Находки и решения русских исследователей сразу же внедрялись в производство. Так, в середине 30-х годов ведущие конструкторы всего мира бились над проблемой флаттера — нарастающей тряской, из-за которой при переходе на высокие скорости самолеты буквально разваливались. Проблему решил известный ученый Мстислав Келдыш, один из отцов советской космической программы, с сотрудниками ЦАГИ. Проведя ряд математических расчетов, Келдыш сформулировал причины флаттера, разработал метод расчета критической скорости и доступные практические приемы для гашения возникающей при этом вибрации. А еще через несколько лет он же сумел преодолеть эффект шимми — сильных самовозбуждающихся колебаний шасси самолета, приводящих к поломке во время взлета и посадки. Математики всего мира до сих пор называют эту работу «красивой» и важнейшей для развития советской авиации. Результат — две Сталинские премии и орден Трудового Красного Знамени.
Дмитрий Дмитриевич Максутов – советский учёный, оптик, член-корреспондент АН СССР. Изобретатель менисковой оптической системы, носящей его имя, которая в настоящее время широко используется в телескопостроении. Лауреат двух Сталинских премий
Во время войны свою работу не прерывали и астрономы, исследования которых имели в первую очередь оборонное значение. Сотрудники Государственного астрономического института МГУ составляли для штурманской службы бомбардировочной авиации специальные таблицы восхода и захода солнца и луны. Кроме того, в военное время была изобретена менисковая система телескопов, которая сыграла огромную роль в оптическом приборостроении. Дмитрий Максутов, автор изобретения, вспоминал, что эта идея пришла ему в голову в дороге, во время эвакуации, когда Государственный оптический институт эвакуировали из Ленинграда в Йошкар-Олу.
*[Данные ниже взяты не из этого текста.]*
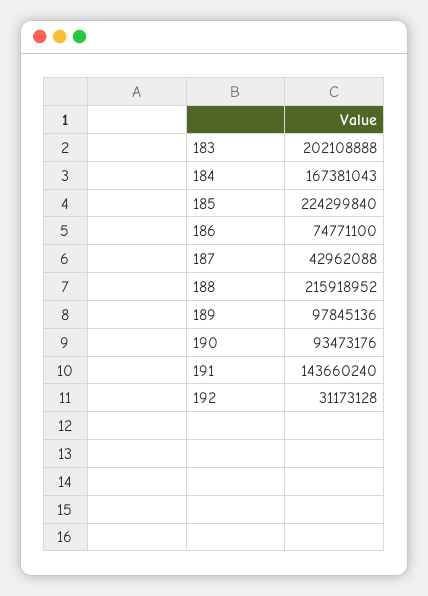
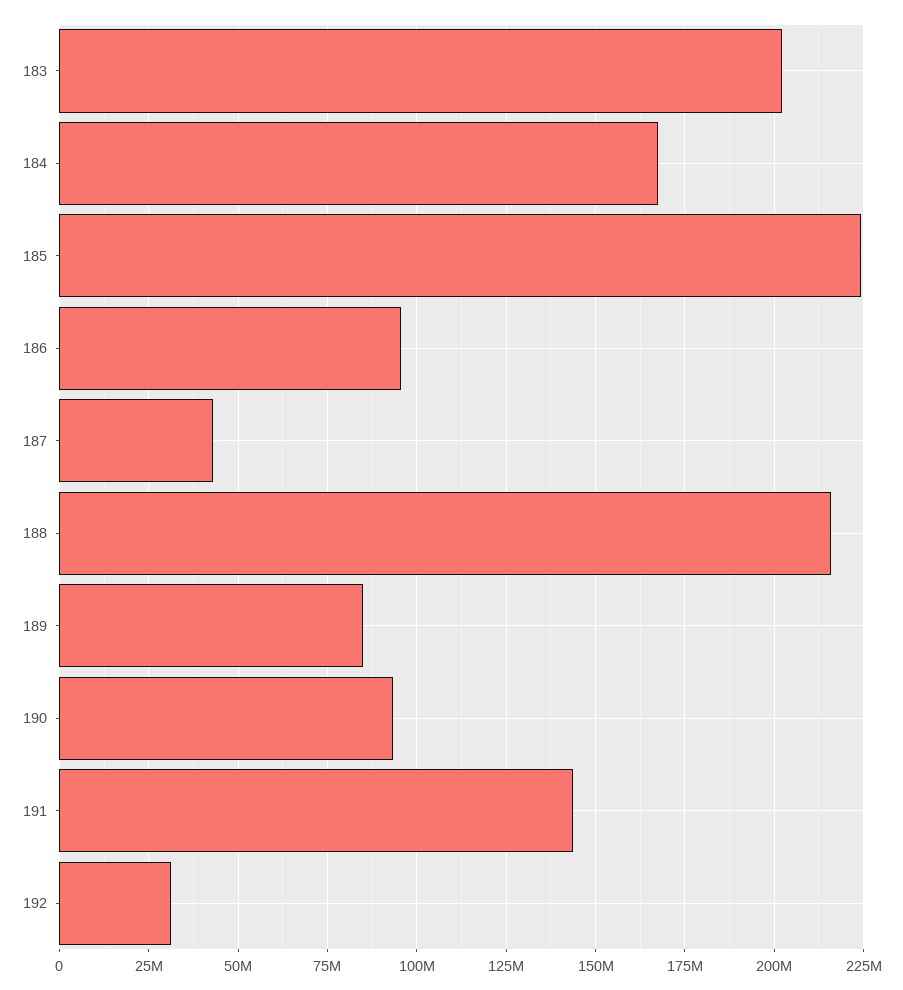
  {
    "183": 202108888,
    "184": 167381043,
    "185": 224299840,
-   "186": 74771100,
+   "186": 95000000,
    "187": 42962088,
    "188": 215918952,
-   "189": 97845136,
+   "189": 85000000,
    "190": 93473176,
    "191": 143660240,
    "192": 31173128
  }

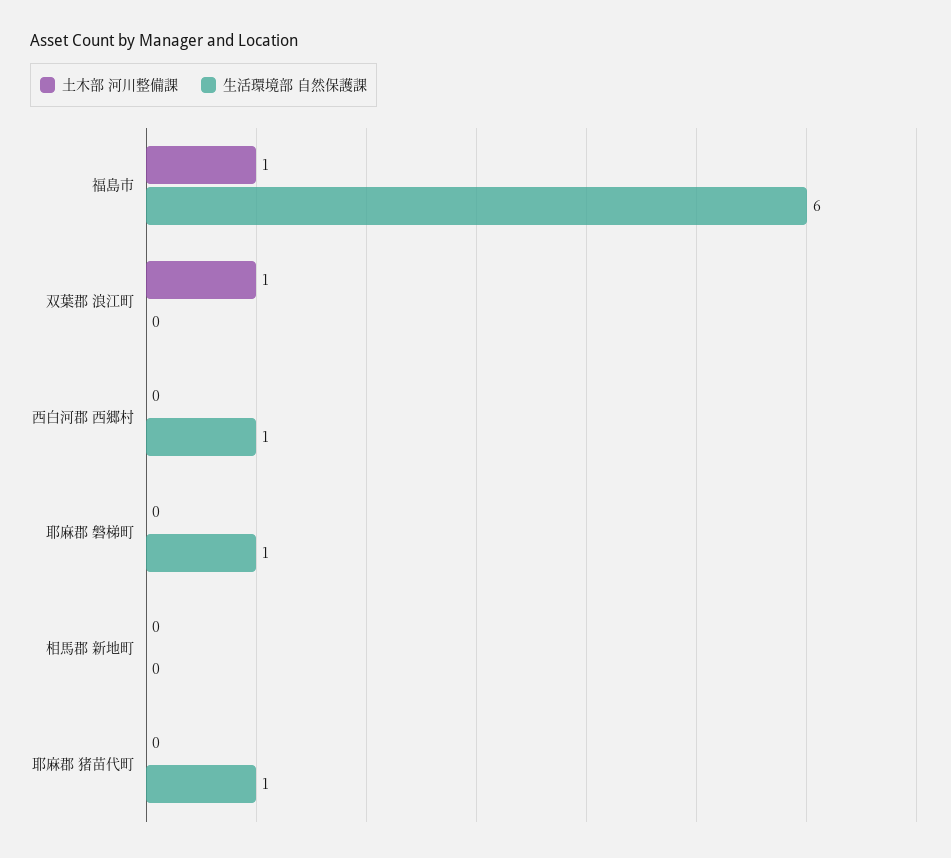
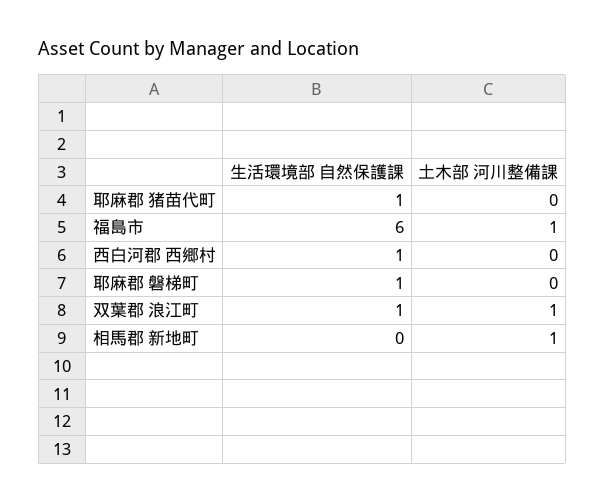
  {
    "土木部 河川整備課": {
      "福島市": 1,
      "双葉郡 浪江町": 1,
      "西白河郡 西郷村": 0,
      "耶麻郡 磐梯町": 0,
-     "相馬郡 新地町": 0,
+     "相馬郡 新地町": 1,
      "耶麻郡 猪苗代町": 0
    },
    "生活環境部 自然保護課": {
      "福島市": 6,
-     "双葉郡 浪江町": 0,
+     "双葉郡 浪江町": 1,
      "西白河郡 西郷村": 1,
      "耶麻郡 磐梯町": 1,
      "相馬郡 新地町": 0,
      "耶麻郡 猪苗代町": 1
    }
  }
Иван Николаевич Назаров – советский химик-органик. Академик АН СССР. Лауреат двух Сталинских премий
Чинить сломанные бензобаки, корпуса аккумуляторов, сверла, цилиндры на танках и машинах на фронте помогало новое изобретение советского химика Ивана Назарова — карбинольный клей. За разработку чудо-клея в 1942 году Назаров получил Государственную премию. Клей и после войны широко использовали в оптике, в разных отраслях техники, даже для склеивания мрамора в метро.
Борис Яковлевич Эльберт (слева) — советский ученый в области микробиологии. Доктор медицинских наук, профессор. Заслуженный деятель наук Киргизской ССР. Николай Акимович Гайский (справа) — микробиолог, доктор медицинских наук, профессор ИГМИ, создатель туляремийной вакцины, лауреат Сталинской премии
Не отставали и врачи. Во время войны медики, химики и биологи создали вакцины от туляремии и туберкулеза, новые лекарства и мази (в том числе мазь Вишневского). За выдающееся достижение советской микробиологии и иммунологии Гайский и Эльберт в 1946 году стали лауреатами Государственной премии СССР.